→ **Records shown**

===

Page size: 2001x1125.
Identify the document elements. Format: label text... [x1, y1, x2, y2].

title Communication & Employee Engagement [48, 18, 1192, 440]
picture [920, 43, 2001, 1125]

===

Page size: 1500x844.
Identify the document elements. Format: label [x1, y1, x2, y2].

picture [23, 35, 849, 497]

===

Which lines hold the word "size"? Return all of them from the records above.

Page size: 2001x1125.
Page size: 1500x844.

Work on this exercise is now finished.